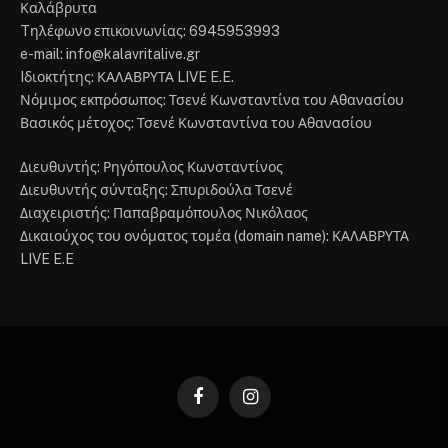
Καλάβρυτα
Tηλέφωνο επικοινωνίας: 6945953993
e-mail: info@kalavritalive.gr
Iδιοκτήτης: ΚΑΛΑΒΡΥΤΑ LIVE E.E.
Νόμιμος εκπρόσωπος: Τσενέ Κωνσταντίνα του Αθανασίου
Βασικός μέτοχος: Τσενέ Κωνσταντίνα του Αθανασίου
Διευθυντής: Ρηγόπουλος Κωνσταντίνος
Διευθυντής σύνταξης: Σπυριδούλα Τσενέ
Διαχειριστής: Παπαβραμόπουλος Νικόλαος
Δικαιούχος του ονόματος τομέα (domain name): ΚΑΛΑΒΡΥΤΑ
LIVE E.E
Facebook
Instagram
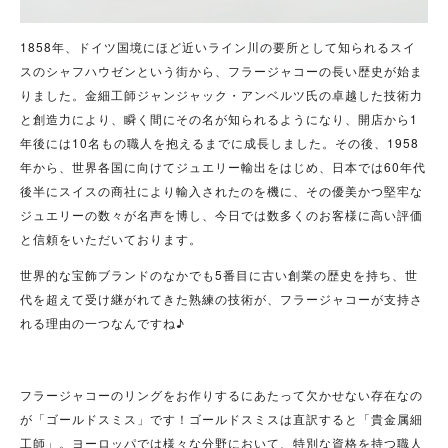
1858年、ドイツ国境にほど近いライン川の要所として知られるスイ
スのシャフハウゼンという街から、フラージャコーの長い歴史が始ま
りました。金細工師ジャンジャック・アンベルツ氏の卓越した技術力
と創造力により、瞬く間にその名が知られるようになり、開店から1
年後には10名もの職人を抱えるまでに成長しました。その後、1958
年から、世界各国に向けてジュエリー輸出をはじめ、日本では60年代
後半にスイスの商社により輸入されたのを機に、その優美かつ堅牢な
ジュエリーの数々が名声を博し、今日では数多くのお客様に高い評価
と信頼をいただいております。
世界的な宝飾ブランドのなかでも5番目に古い創業の歴史を持ち、世
代を超えて受け継がれてきた熟練の技術が、フラージャコーが支持さ
れる理由の一つなんですね♪
フラージャコーのリングをお作りするにあたって欠かせない存在なの
が「ゴールドスミス」です！ゴールドスミスは直訳すると「貴金属細
工師」。ヨーロッパでは様々な分野において、特別な資格を持つ職人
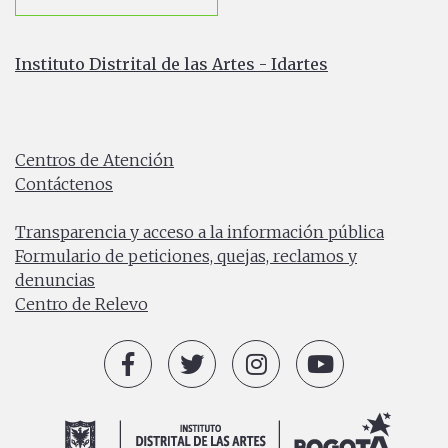
Instituto Distrital de las Artes - Idartes
Carrera 8 No. 15 - 46 - Bogotá / Colombia
Horario de atención: Lunes a Viernes 7:00 a.m. a 4:30
p.m.
Centros de Atención
Contáctenos
PBX: (+57) 601 379 5750
Transparencia y acceso a la información pública
Formulario de peticiones, quejas, reclamos y
denuncias
Centro de Relevo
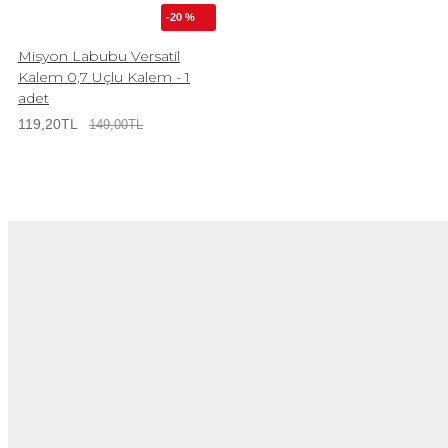
-20 %
Misyon Labubu Versatil
Kalem 0,7 Uçlu Kalem - 1
adet
119,20TL
149,00TL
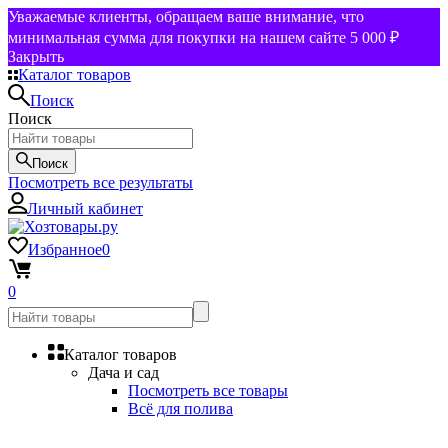
Уважаемые клиенты, обращаем ваше внимание, что
минимальная сумма для покупки на нашем сайте 5 000 ₽
Закрыть
Каталог товаров
Поиск
Поиск
Поиск
Посмотреть все результаты
Личный кабинет
Избранное
0
0
Каталог товаров
Дача и сад
Посмотреть все товары
Всё для полива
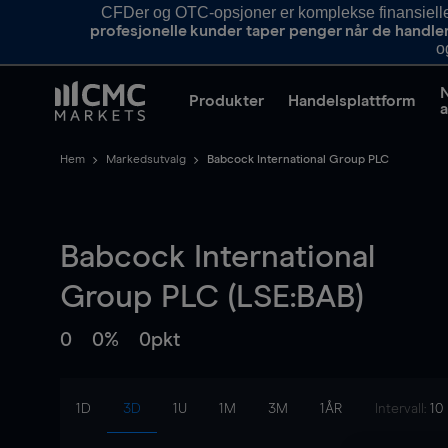
CFDer og OTC-opsjoner er komplekse finansielle i
profesjonelle kunder taper penger når de handle
o
Produkter
Handelsplattform
a
Hem
Markedsutvalg
Babcock International Group PLC
Babcock International
Group PLC (LSE:BAB)
0
0%
0pkt
1D
3D
1U
1M
3M
1ÅR
Intervall:
10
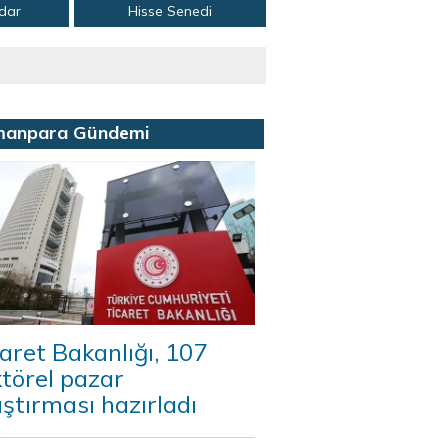
adar
Hisse Senedi
manpara Gündemi
aret Bakanlığı, 107
törel pazar
ştırması hazırladı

= = = =

What to do
Copy the text from the line with "1858年、ドイツ国境にほど近いライン川の要所として知られるスイ" to the line with "工師」。ヨーロッパでは様々な分野において、特別な資格を持つ職人", including both of those lines.

Reply to the task
1858年、ドイツ国境にほど近いライン川の要所として知られるスイ
スのシャフハウゼンという街から、フラージャコーの長い歴史が始ま
りました。金細工師ジャンジャック・アンベルツ氏の卓越した技術力
と創造力により、瞬く間にその名が知られるようになり、開店から1
年後には10名もの職人を抱えるまでに成長しました。その後、1958
年から、世界各国に向けてジュエリー輸出をはじめ、日本では60年代
後半にスイスの商社により輸入されたのを機に、その優美かつ堅牢な
ジュエリーの数々が名声を博し、今日では数多くのお客様に高い評価
と信頼をいただいております。
世界的な宝飾ブランドのなかでも5番目に古い創業の歴史を持ち、世
代を超えて受け継がれてきた熟練の技術が、フラージャコーが支持さ
れる理由の一つなんですね♪
フラージャコーのリングをお作りするにあたって欠かせない存在なの
が「ゴールドスミス」です！ゴールドスミスは直訳すると「貴金属細
工師」。ヨーロッパでは様々な分野において、特別な資格を持つ職人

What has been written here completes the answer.